Pression des expats sur le marché dubaïote : les infrastructures vont-elles suivre ?
En revanche, les entreprises de la finance n'ont jamais été aussi nombreuses à s'installer. En 5 ans, on compte +70 % de travailleurs du Dubaï International Financial Center. Le taux moyen d'occupation des bureaux a bondi de plus de 91 %.
Où inscrire ses enfants ? À Dubaï, les étrangers, trop nombreux, sont exclus des établissements publics. Seule option pour eux : payer des établissements privés surpeuplés et très onéreux. Les listes d'attente s'allongent pour de nombreux élèves. Les quelque 220 écoles sont loin de suffire. Environ 15 nouveaux établissements devraient ouvrir d'ici 3 ans. Les entreprises ont bien compris que pour garder leurs expatriés, elles devaient investir dans les infrastructures scolaires.

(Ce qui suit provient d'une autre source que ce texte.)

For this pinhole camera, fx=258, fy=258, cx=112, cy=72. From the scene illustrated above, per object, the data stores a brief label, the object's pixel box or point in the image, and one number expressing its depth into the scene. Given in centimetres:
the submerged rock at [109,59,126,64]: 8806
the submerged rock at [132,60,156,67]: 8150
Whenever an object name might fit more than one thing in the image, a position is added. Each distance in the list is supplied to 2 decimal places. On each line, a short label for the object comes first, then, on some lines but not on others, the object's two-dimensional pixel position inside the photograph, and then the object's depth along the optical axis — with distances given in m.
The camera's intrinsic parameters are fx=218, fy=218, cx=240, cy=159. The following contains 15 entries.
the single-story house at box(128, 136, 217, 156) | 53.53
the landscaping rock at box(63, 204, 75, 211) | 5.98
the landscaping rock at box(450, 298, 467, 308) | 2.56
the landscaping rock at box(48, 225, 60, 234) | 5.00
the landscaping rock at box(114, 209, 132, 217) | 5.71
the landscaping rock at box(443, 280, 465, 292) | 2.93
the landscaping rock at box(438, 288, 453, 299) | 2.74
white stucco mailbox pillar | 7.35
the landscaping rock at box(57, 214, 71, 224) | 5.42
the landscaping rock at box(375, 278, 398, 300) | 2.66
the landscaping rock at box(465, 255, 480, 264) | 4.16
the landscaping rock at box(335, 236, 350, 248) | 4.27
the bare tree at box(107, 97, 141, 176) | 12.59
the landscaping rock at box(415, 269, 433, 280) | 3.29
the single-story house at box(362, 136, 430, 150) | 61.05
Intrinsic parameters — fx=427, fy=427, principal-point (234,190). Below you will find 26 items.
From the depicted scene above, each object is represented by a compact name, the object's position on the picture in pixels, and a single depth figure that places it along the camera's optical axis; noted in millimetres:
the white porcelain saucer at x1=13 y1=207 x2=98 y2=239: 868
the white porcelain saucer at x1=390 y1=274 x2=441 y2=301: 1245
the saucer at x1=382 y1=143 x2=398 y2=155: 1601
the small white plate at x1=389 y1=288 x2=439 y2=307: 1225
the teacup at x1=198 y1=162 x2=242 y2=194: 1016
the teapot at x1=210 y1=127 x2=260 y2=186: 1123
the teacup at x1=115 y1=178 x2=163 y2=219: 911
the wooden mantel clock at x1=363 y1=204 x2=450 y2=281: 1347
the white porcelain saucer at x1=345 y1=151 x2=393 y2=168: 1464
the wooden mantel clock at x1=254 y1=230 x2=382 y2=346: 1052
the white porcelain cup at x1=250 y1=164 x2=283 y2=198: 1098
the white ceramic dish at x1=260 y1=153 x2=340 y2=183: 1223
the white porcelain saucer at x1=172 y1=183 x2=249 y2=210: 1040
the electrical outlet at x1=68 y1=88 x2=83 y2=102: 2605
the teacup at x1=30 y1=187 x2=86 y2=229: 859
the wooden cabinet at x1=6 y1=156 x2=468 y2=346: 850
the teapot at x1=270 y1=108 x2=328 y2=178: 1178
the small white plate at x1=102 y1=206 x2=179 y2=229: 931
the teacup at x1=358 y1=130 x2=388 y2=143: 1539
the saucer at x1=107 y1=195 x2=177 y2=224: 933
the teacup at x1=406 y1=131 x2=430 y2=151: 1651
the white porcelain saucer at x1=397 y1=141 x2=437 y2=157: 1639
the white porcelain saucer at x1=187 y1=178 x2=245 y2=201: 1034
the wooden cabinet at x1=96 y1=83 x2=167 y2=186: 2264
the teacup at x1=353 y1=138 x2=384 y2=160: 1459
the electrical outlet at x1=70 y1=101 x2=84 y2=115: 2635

Les autorités dubaïotes voient ces pressions comme des défis. Défis des transports publics, limités, avec des routes souvent engorgées. L'État compte investir 5 milliards de dollars pour étendre le métro et 8,2 milliards de dollars pour améliorer la circulation sur les routes. Les investissements visent également à rénover les infrastructures mises à mal par les pluies extrêmes d'avril. Le gouvernement dubaïote reste néanmoins confiant : la rapide hausse de l'immigration est une aubaine pour la croissance. L'émirat compte attirer davantage d'investisseurs, d'immigrés qualifiés et de créateurs d'entreprise. La ville éponyme entend devenir la 3e place mondiale en termes de qualité de vie d'ici 2040.